The retrospective nature and the small sample size in this cohort might affect survival analysis and determination of the significance of different prognostic factors. Also, the survival is not mature yet where longer follow-up of patients is necessary. Another limitation was the time of the reassessment of CT scans. The mean time to the first response assessment CT was 2.35 months after SIRT and not all patients had regular scans afterwards. Later response might then be underreported.
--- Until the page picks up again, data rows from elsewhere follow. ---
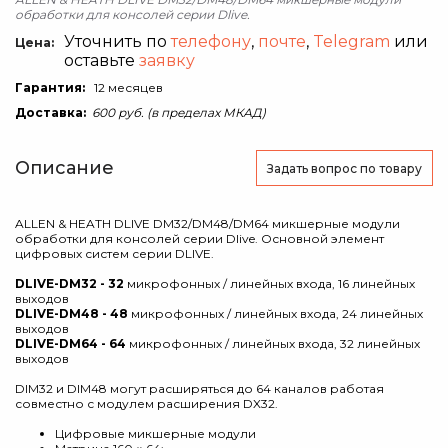
обработки для консолей серии Dlive.
Уточнить по
телефону
,
почте
,
Telegram
или
Цена:
оставьте
заявку
Гарантия:
12 месяцев
Доставка:
600 руб. (в пределах МКАД)
Описание
Задать вопрос
по товару
ALLEN & HEATH DLIVE DM32/DM48/DM64 микшерные модули
обработки для консолей серии Dlive.
Основной элемент
цифровых систем серии DLIVE.
DLIVE-DM32 - 32
микрофонных / линейных входа, 16 линейных
выходов
DLIVE-DM48 - 48
микрофонных / линейных входа, 24 линейных
выходов
DLIVE-DM64 - 64
микрофонных / линейных входа, 32 линейных
выходов
DIM32 и DIM48 могут расширяться до 64 каналов работая
совместно с модулем расширения DX32.
Цифровые микшерные модули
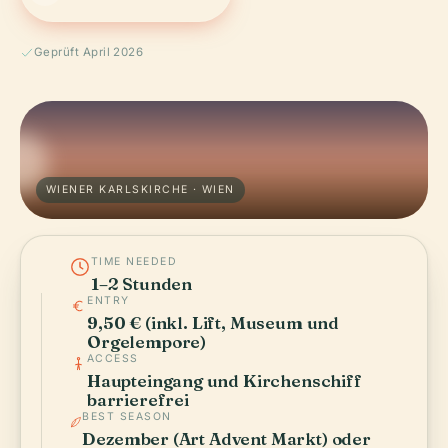
Geprüft April 2026
WIENER KARLSKIRCHE · WIEN
TIME NEEDED
1–2 Stunden
ENTRY
9,50 € (inkl. Lift, Museum und
Orgelempore)
ACCESS
Haupteingang und Kirchenschiff
barrierefrei
BEST SEASON
Dezember (Art Advent Markt) oder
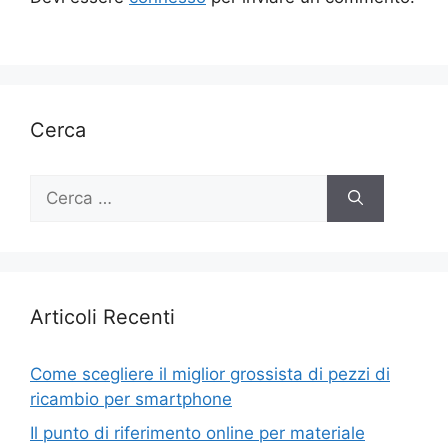
Cerca
Ricerca
per:
Articoli Recenti
Come scegliere il miglior grossista di pezzi di
ricambio per smartphone
Il punto di riferimento online per materiale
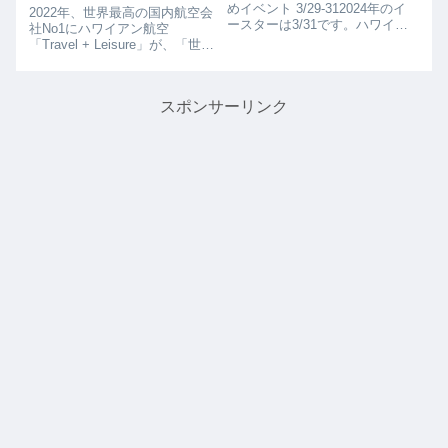
めイベント 3/29-312024年のイ
2022年、世界最高の国内航空会
ースターは3/31です。ハワイで
社No1にハワイアン航空
はGood Fridayで休みんある3/29
「Travel + Leisure」が、「世界
から週末にかけていろいろな場
最高の国内航空会社」を発表し
所でイベントやってます、小さ
ました。1位はハワイアン航
いお子さんがいる方はイースタ
空、ハワイアン航空は初めて1
ーハント...
スポンサーリンク
位の座を獲得しました。ハワイ
在住者としては嬉しいニュー
ス...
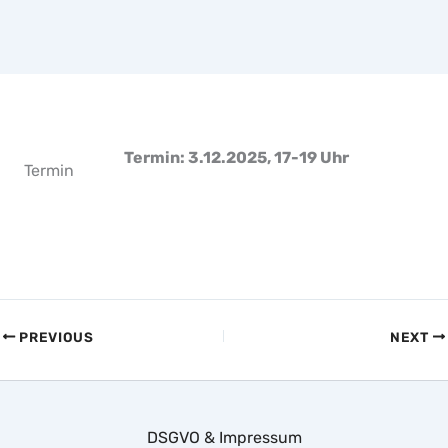
Termin: 3.12.2025, 17-19 Uhr
Termin
PREVIOUS
NEXT
DSGVO & Impressum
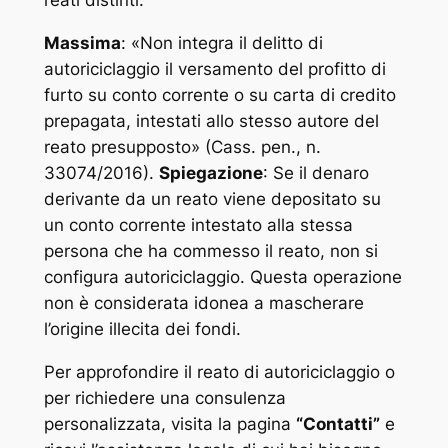
Massima
: «
Non integra il delitto di
autoriciclaggio il versamento del profitto di
furto su conto corrente o su carta di credito
prepagata, intestati allo stesso autore del
reato presupposto
» (Cass. pen., n.
33074/2016).
Spiegazione
: Se il denaro
derivante da un reato viene depositato su
un conto corrente intestato alla stessa
persona che ha commesso il reato, non si
configura autoriciclaggio. Questa operazione
non è considerata idonea a mascherare
l’origine illecita dei fondi.
Per approfondire il reato di autoriciclaggio o
per richiedere una consulenza
personalizzata, visita la pagina
“Contatti”
e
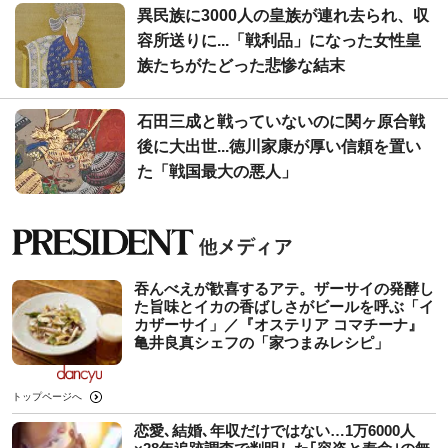
異民族に3000人の皇族が連れ去られ、収
容所送りに...「戦利品」になった女性皇
族たちがたどった悲惨な結末
石田三成と戦っていないのに関ヶ原合戦
後に大出世...徳川家康が厚い信頼を置い
た「戦国最大の悪人」
吞んべえが歓喜するアテ。ザーサイの発酵し
た旨味とイカの香ばしさがビールを呼ぶ「イ
カザーサイ」／『オステリア コマチーナ』
⻲井良真シェフの「家つまみレシピ」
トップページへ
恋愛､結婚､年収だけではない…1万6000人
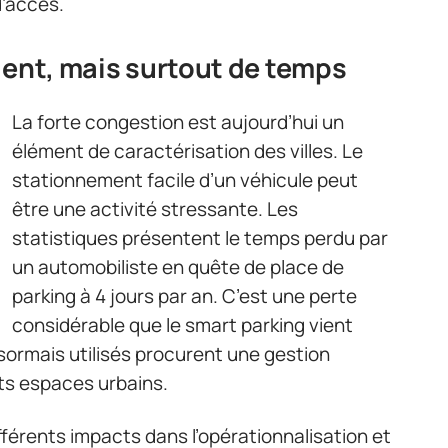
d’accès.
gent, mais surtout de temps
La forte congestion est aujourd’hui un
élément de caractérisation des villes. Le
stationnement facile d’un véhicule peut
être une activité stressante. Les
statistiques présentent le temps perdu par
un automobiliste en quête de place de
parking à 4 jours par an. C’est une perte
considérable que le smart parking vient
ésormais utilisés procurent une gestion
nts espaces urbains.
fférents impacts dans l’opérationnalisation et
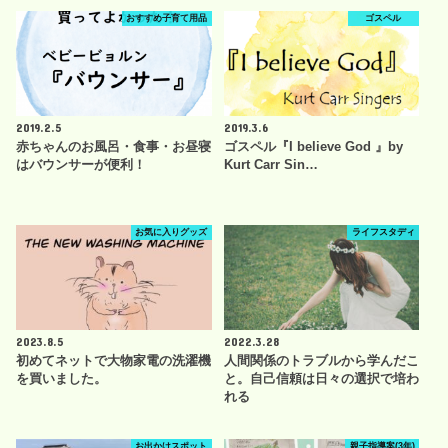
おすすめ子育て用品
ゴスペル
2019.2.5
2019.3.6
赤ちゃんのお風呂・食事・お昼寝
ゴスペル『I believe God 』by
はバウンサーが便利！
Kurt Carr Sin…
お気に入りグッズ
ライフスタディ
2023.8.5
2022.3.28
初めてネットで大物家電の洗濯機
人間関係のトラブルから学んだこ
を買いました。
と。自己信頼は日々の選択で培わ
れる
お出かけスポット
親子指導案(3年)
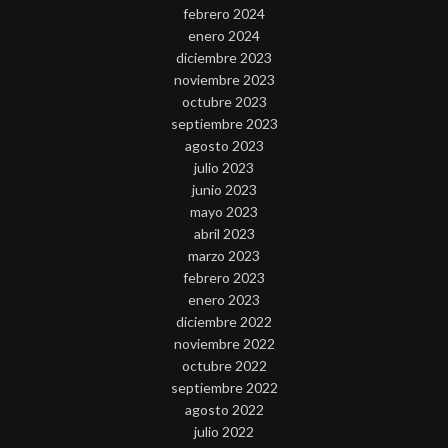
febrero 2024
enero 2024
diciembre 2023
noviembre 2023
octubre 2023
septiembre 2023
agosto 2023
julio 2023
junio 2023
mayo 2023
abril 2023
marzo 2023
febrero 2023
enero 2023
diciembre 2022
noviembre 2022
octubre 2022
septiembre 2022
agosto 2022
julio 2022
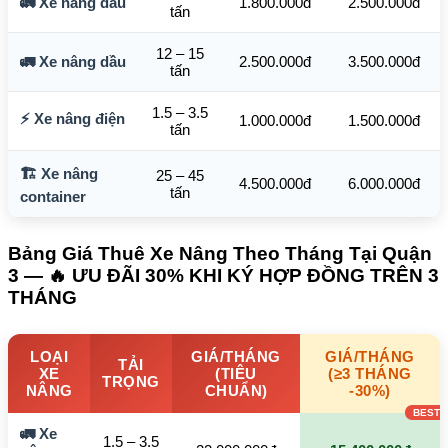
🚛 Xe nâng dầu
1.800.000đ
2.500.000đ
tấn
12 – 15
🚛 Xe nâng dầu
2.500.000đ
3.500.000đ
tấn
1.5 – 3.5
⚡ Xe nâng điện
1.000.000đ
1.500.000đ
tấn
🏗️ Xe nâng
25 – 45
4.500.000đ
6.000.000đ
tấn
container
Bảng Giá Thuê Xe Nâng Theo Tháng Tại Quận
3 — 🔥 ƯU ĐÃI 30% KHI KÝ HỢP ĐỒNG TRÊN 3
THÁNG
LOẠI
GIÁ/THÁNG
GIÁ/THÁNG
TẢI
XE
(TIÊU
(≥3 THÁNG
TRỌNG
NÂNG
CHUẨN)
-30%)
🚛 Xe
1.5 – 3.5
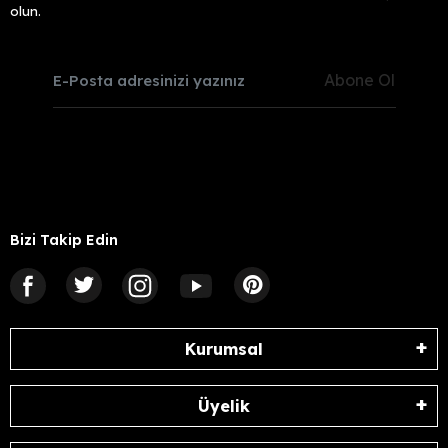
olun.
Abone Ol
Bizi Takip Edin
Kurumsal
Üyelik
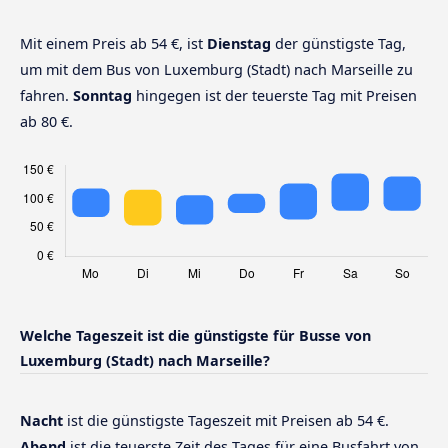
Mit einem Preis ab 54 €, ist
Dienstag
der günstigste Tag,
um mit dem Bus von Luxemburg (Stadt) nach Marseille zu
fahren.
Sonntag
hingegen ist der teuerste Tag mit Preisen
ab 80 €.
Welche Tageszeit ist die günstigste für Busse von
Luxemburg (Stadt) nach Marseille?
Nacht
ist die günstigste Tageszeit mit Preisen ab 54 €.
Abend
ist die teuerste Zeit des Tages für eine Busfahrt von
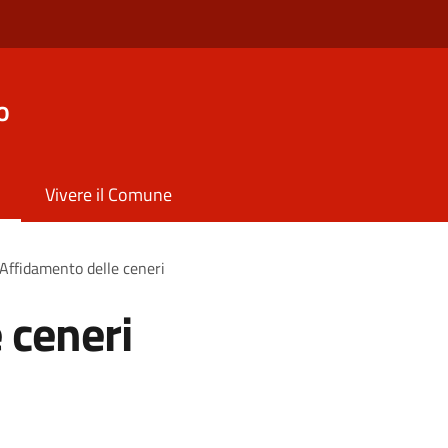
o
Vivere il Comune
Affidamento delle ceneri
 ceneri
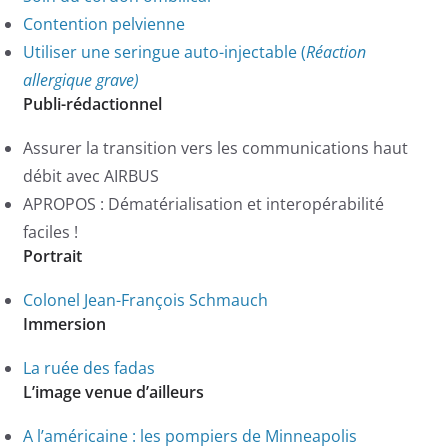
Contention pelvienne
Utiliser une seringue auto-injectable (
Réaction
allergique grave)
Publi-rédactionnel
Assurer la transition vers les communications haut
débit avec AIRBUS
APROPOS : Dématérialisation et interopérabilité
faciles !
Portrait
Colonel Jean-François Schmauch
Immersion
La ruée des fadas
L’image venue d’ailleurs
A l’américaine : les pompiers de Minneapolis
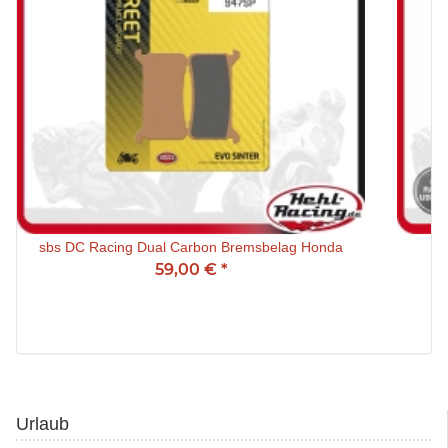
sbs DC Racing Dual Carbon Bremsbelag Honda
59,00 €
*
Urlaub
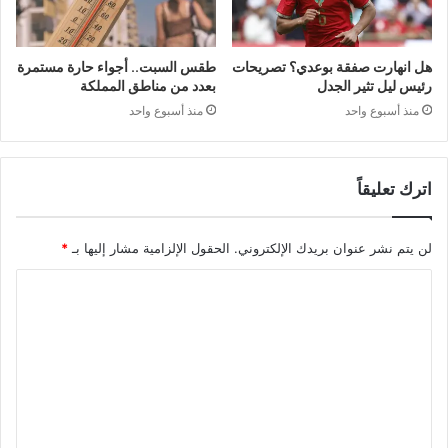
هل انهارت صفقة بوعدي؟ تصريحات
طقس السبت.. أجواء حارة مستمرة
رئيس ليل تثير الجدل
بعدد من مناطق المملكة
منذ أسبوع واحد
منذ أسبوع واحد
اترك تعليقاً
لن يتم نشر عنوان بريدك الإلكتروني.
الحقول الإلزامية مشار إليها بـ
*
ا
ل
ت
ع
ل
ي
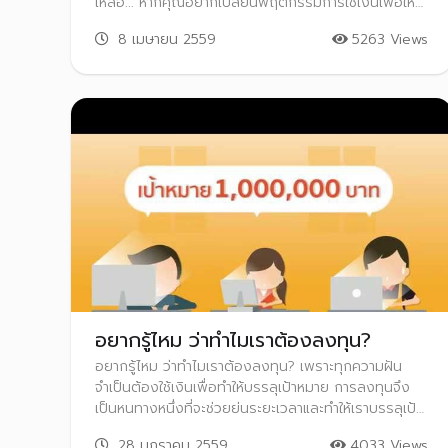
เหลือ... หากคุณอยากเปลี่ยนพฤติกรรมการใช้เงินเพื่อให้มี
เหลือเก็บออม ลองเริ่มปฏิบัติตามหลัก 4 รู้ สู่ความมั่งคั่ง
8 เมษายน 2559
5263 Views
รู้หา รู้เก็บ รู้ใช้ และรู้ขยายดอกผลเพื่ออนาคตทางการเงิน
ที่ดีในวันข้างหน้า
อยากรู้ไหม ว่าทำไมเราต้องลงทุน?
อยากรู้ไหม ว่าทำไมเราต้องลงทุน? เพราะทุกความฝัน
จำเป็นต้องใช้เงินเพื่อทำให้บรรลุเป้าหมาย การลงทุนจึง
เป็นหนทางหนึ่งที่จะช่วยย่นระยะเวลาและทำให้เราบรรลุเป้า
หมายความฝันนั้นได้เร็วขึ้น
28 มกราคม 2559
4033 Views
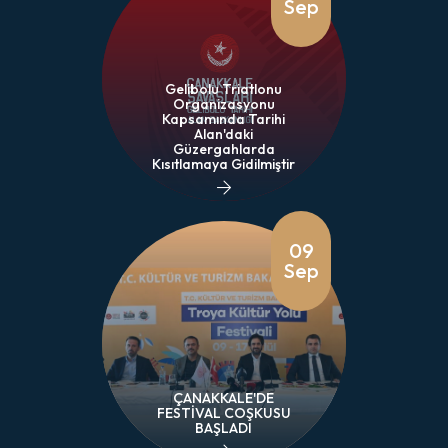
Sep
Gelibolu Triatlonu
Organizasyonu
Kapsamında Tarihi
Alan'daki
Güzergahlarda
Kısıtlamaya Gidilmiştir
09
Sep
ÇANAKKALE'DE
FESTİVAL COŞKUSU
BAŞLADI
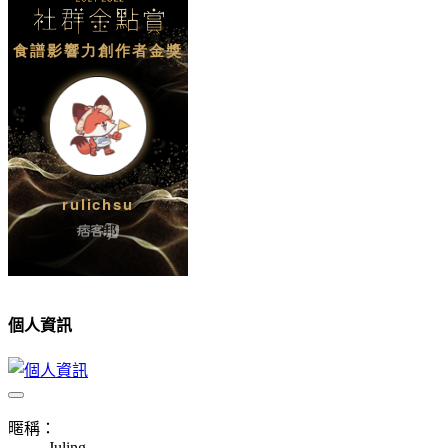
個人資訊
暱稱：
Juling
Yet, the first CT was chosen to assess the treatment response to ⁹⁰Y SIRT as most of the patients had subsequent treatment which might confound the response solely due to ⁹⁰Y SIRT. In fact, most of the subjects only had one CT scan done within 6 months of ⁹⁰Y treatment. Furthermore, 23 out of 26 patients had ⁹⁰Y SIRT alone whereas only three cases had planned combination treatment with SIRT and TACE or systemic therapy. Two patients had concurrent TACE and one was taking sorafenib during radioembolisation. Hence, it is believed the CT could reflect the treatment response of ⁹⁰Y SIRT.

 

Our study confirmed the role of ⁹⁰Y SIRT in intermediate- to advance-stage HCC patients. However, careful patient selection is of utmost importance to optimise treatment benefits. There has been evidence suggesting that AFP level ≥400 μg/L predicts a higher rate of dual-tracer positron emission tomography/CT–detected metastasis.[32] Our study further confirms it as a negative prognostic factor, probably due to occult extrahepatic metastases. With discreet use of incorporating staging dual tracer positron emission tomography/CT scan in high-risk cases with AFP level ≥400 μg/L, we might screen out those with extensive distant metastases whom ⁹⁰Y SIRT is not advised as the initial therapy.

 

The result of the series further consolidated the role of ⁹⁰Y SIRT in our local practice. In locally advanced HCC, selection of appropriate treatment modalities has been challenging. The study reflects the importance of careful selection of candidates for ⁹⁰Y SIRT. Good ECOG performance status score and the classification as BCLC stage B HCC are shown to be favourable factors for this expensive radioisotope treatment and should be prioritised when it comes to selection of suitable candidates in multidisciplinary meetings. Other local ablative treatments such as radiofrequency ablation and stereotactic radiotherapy should be reserved for solitary or lower volume disease, whereas systemic therapy is for clearly disseminated disease.

 

⁹⁰Y SIRT is an effective and safe treatment for intermediate-to advanced-stage HCC which provides satisfactory local control with minimal toxicity. Longer survival was observed in patients with AFP level <400 μg/L.